--- Source material Enclosed Below ---
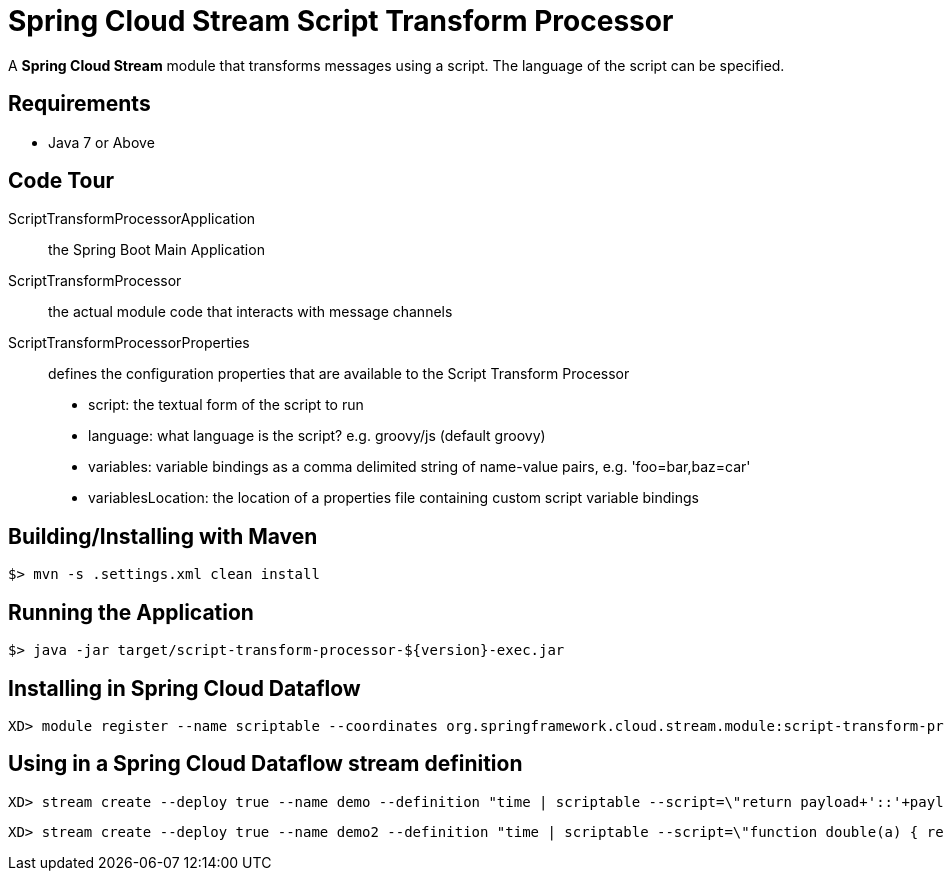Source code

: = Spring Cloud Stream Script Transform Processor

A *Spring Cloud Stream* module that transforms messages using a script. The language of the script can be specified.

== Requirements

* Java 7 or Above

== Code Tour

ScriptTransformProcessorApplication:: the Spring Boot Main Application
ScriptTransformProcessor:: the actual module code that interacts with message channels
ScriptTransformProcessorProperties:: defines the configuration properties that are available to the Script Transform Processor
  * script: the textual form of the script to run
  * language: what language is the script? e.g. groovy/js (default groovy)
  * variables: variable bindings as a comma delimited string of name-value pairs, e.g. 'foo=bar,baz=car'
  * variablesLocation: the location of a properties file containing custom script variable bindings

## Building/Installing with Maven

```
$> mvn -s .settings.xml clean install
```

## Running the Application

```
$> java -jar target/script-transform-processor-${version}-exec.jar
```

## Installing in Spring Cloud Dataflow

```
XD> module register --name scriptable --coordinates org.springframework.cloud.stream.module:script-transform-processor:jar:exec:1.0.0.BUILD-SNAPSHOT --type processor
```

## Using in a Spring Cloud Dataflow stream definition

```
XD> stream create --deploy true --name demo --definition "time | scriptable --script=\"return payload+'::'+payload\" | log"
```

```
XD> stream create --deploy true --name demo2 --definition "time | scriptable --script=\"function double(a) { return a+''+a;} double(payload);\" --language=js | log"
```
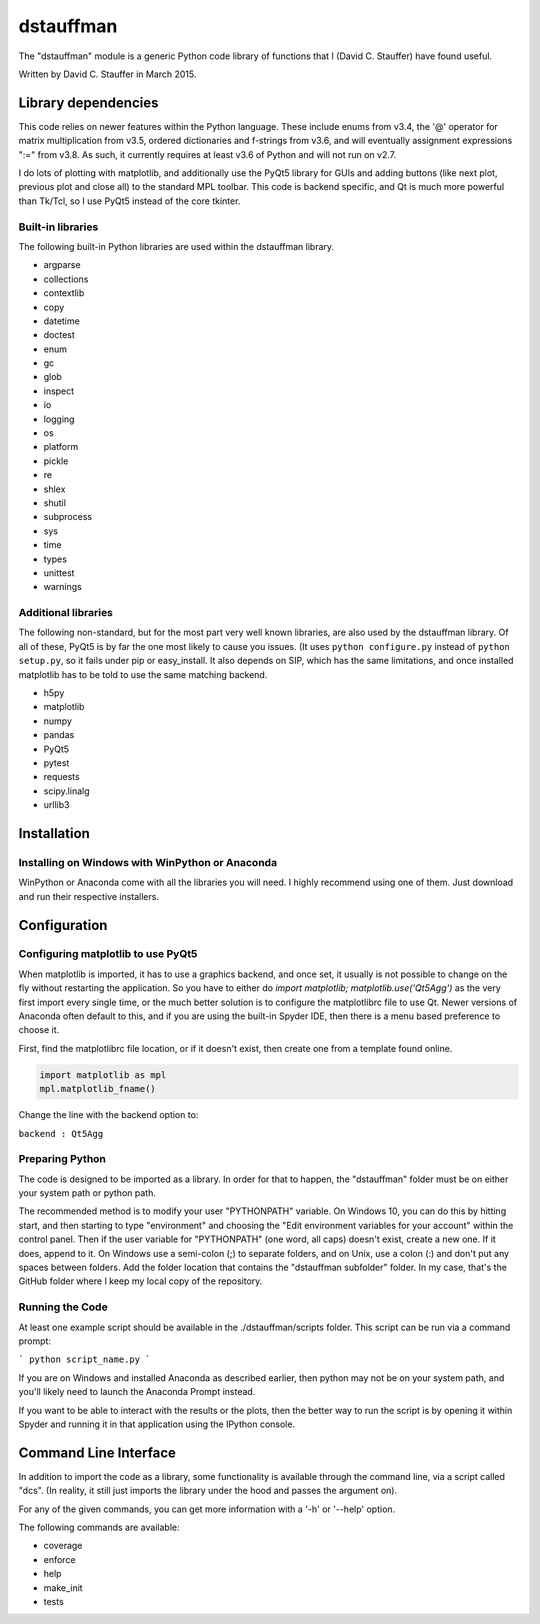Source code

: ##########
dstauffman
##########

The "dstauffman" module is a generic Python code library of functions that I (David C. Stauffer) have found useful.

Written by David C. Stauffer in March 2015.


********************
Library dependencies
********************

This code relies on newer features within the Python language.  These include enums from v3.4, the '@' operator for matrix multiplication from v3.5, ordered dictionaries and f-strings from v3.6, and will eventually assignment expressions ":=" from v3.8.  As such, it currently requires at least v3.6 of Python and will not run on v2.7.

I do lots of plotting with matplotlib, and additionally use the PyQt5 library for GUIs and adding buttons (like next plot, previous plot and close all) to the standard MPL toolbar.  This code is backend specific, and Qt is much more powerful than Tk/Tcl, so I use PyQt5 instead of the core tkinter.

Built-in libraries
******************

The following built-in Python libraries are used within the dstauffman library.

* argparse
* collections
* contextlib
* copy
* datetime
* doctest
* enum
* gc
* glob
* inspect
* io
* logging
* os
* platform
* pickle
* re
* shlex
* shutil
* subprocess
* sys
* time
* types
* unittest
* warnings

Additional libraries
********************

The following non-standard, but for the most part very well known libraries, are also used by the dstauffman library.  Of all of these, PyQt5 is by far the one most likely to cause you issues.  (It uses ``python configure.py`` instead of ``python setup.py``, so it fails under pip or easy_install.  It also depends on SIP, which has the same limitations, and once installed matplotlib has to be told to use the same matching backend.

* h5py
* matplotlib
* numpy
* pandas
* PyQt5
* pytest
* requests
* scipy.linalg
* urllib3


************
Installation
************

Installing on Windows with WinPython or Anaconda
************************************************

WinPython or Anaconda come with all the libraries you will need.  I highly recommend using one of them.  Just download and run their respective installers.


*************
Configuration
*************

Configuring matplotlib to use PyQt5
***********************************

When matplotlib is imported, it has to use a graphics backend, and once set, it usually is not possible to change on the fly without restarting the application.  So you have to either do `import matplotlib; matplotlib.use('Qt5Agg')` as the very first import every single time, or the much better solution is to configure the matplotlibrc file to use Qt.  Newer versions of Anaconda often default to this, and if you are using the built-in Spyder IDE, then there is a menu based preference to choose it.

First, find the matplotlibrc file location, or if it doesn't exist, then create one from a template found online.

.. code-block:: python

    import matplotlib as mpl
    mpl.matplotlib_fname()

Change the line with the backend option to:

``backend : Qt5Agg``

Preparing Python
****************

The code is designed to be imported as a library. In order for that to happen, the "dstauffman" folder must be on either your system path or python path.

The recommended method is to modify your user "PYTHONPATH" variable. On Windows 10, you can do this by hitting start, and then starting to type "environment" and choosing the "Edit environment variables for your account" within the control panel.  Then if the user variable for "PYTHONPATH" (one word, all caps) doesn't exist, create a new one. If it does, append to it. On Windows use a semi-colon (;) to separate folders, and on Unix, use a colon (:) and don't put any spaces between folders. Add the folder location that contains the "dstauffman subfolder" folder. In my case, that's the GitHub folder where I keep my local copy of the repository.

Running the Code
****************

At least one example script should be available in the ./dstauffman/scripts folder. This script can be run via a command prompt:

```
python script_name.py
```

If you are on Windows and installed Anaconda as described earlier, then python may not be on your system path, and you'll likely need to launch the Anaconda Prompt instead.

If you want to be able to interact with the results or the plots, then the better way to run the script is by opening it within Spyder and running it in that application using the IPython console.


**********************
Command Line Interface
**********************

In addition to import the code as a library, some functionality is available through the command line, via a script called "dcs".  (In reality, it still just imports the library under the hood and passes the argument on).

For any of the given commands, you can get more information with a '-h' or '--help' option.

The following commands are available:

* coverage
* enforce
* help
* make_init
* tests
--- End of Enclosed Source material ---
**Work task:** The whole listing above must be set down again exactly, but without its images.

**Finished exercise:**
Source code

: = Spring Cloud Stream Script Transform Processor

A *Spring Cloud Stream* module that transforms messages using a script. The language of the script can be specified.

== Requirements

* Java 7 or Above

== Code Tour

ScriptTransformProcessorApplication:: the Spring Boot Main Application
ScriptTransformProcessor:: the actual module code that interacts with message channels
ScriptTransformProcessorProperties:: defines the configuration properties that are available to the Script Transform Processor
  * script: the textual form of the script to run
  * language: what language is the script? e.g. groovy/js (default groovy)
  * variables: variable bindings as a comma delimited string of name-value pairs, e.g. 'foo=bar,baz=car'
  * variablesLocation: the location of a properties file containing custom script variable bindings

## Building/Installing with Maven

```
$> mvn -s .settings.xml clean install
```

## Running the Application

```
$> java -jar target/script-transform-processor-${version}-exec.jar
```

## Installing in Spring Cloud Dataflow

```
XD> module register --name scriptable --coordinates org.springframework.cloud.stream.module:script-transform-processor:jar:exec:1.0.0.BUILD-SNAPSHOT --type processor
```

## Using in a Spring Cloud Dataflow stream definition

```
XD> stream create --deploy true --name demo --definition "time | scriptable --script=\"return payload+'::'+payload\" | log"
```

```
XD> stream create --deploy true --name demo2 --definition "time | scriptable --script=\"function double(a) { return a+''+a;} double(payload);\" --language=js | log"
```
Source code

: ##########
dstauffman
##########

The "dstauffman" module is a generic Python code library of functions that I (David C. Stauffer) have found useful.

Written by David C. Stauffer in March 2015.


********************
Library dependencies
********************

This code relies on newer features within the Python language.  These include enums from v3.4, the '@' operator for matrix multiplication from v3.5, ordered dictionaries and f-strings from v3.6, and will eventually assignment expressions ":=" from v3.8.  As such, it currently requires at least v3.6 of Python and will not run on v2.7.

I do lots of plotting with matplotlib, and additionally use the PyQt5 library for GUIs and adding buttons (like next plot, previous plot and close all) to the standard MPL toolbar.  This code is backend specific, and Qt is much more powerful than Tk/Tcl, so I use PyQt5 instead of the core tkinter.

Built-in libraries
******************

The following built-in Python libraries are used within the dstauffman library.

* argparse
* collections
* contextlib
* copy
* datetime
* doctest
* enum
* gc
* glob
* inspect
* io
* logging
* os
* platform
* pickle
* re
* shlex
* shutil
* subprocess
* sys
* time
* types
* unittest
* warnings

Additional libraries
********************

The following non-standard, but for the most part very well known libraries, are also used by the dstauffman library.  Of all of these, PyQt5 is by far the one most likely to cause you issues.  (It uses ``python configure.py`` instead of ``python setup.py``, so it fails under pip or easy_install.  It also depends on SIP, which has the same limitations, and once installed matplotlib has to be told to use the same matching backend.

* h5py
* matplotlib
* numpy
* pandas
* PyQt5
* pytest
* requests
* scipy.linalg
* urllib3


************
Installation
************

Installing on Windows with WinPython or Anaconda
************************************************

WinPython or Anaconda come with all the libraries you will need.  I highly recommend using one of them.  Just download and run their respective installers.


*************
Configuration
*************

Configuring matplotlib to use PyQt5
***********************************

When matplotlib is imported, it has to use a graphics backend, and once set, it usually is not possible to change on the fly without restarting the application.  So you have to either do `import matplotlib; matplotlib.use('Qt5Agg')` as the very first import every single time, or the much better solution is to configure the matplotlibrc file to use Qt.  Newer versions of Anaconda often default to this, and if you are using the built-in Spyder IDE, then there is a menu based preference to choose it.

First, find the matplotlibrc file location, or if it doesn't exist, then create one from a template found online.

.. code-block:: python

    import matplotlib as mpl
    mpl.matplotlib_fname()

Change the line with the backend option to:

``backend : Qt5Agg``

Preparing Python
****************

The code is designed to be imported as a library. In order for that to happen, the "dstauffman" folder must be on either your system path or python path.

The recommended method is to modify your user "PYTHONPATH" variable. On Windows 10, you can do this by hitting start, and then starting to type "environment" and choosing the "Edit environment variables for your account" within the control panel.  Then if the user variable for "PYTHONPATH" (one word, all caps) doesn't exist, create a new one. If it does, append to it. On Windows use a semi-colon (;) to separate folders, and on Unix, use a colon (:) and don't put any spaces between folders. Add the folder location that contains the "dstauffman subfolder" folder. In my case, that's the GitHub folder where I keep my local copy of the repository.

Running the Code
****************

At least one example script should be available in the ./dstauffman/scripts folder. This script can be run via a command prompt:

```
python script_name.py
```

If you are on Windows and installed Anaconda as described earlier, then python may not be on your system path, and you'll likely need to launch the Anaconda Prompt instead.

If you want to be able to interact with the results or the plots, then the better way to run the script is by opening it within Spyder and running it in that application using the IPython console.


**********************
Command Line Interface
**********************

In addition to import the code as a library, some functionality is available through the command line, via a script called "dcs".  (In reality, it still just imports the library under the hood and passes the argument on).

For any of the given commands, you can get more information with a '-h' or '--help' option.

The following commands are available:

* coverage
* enforce
* help
* make_init
* tests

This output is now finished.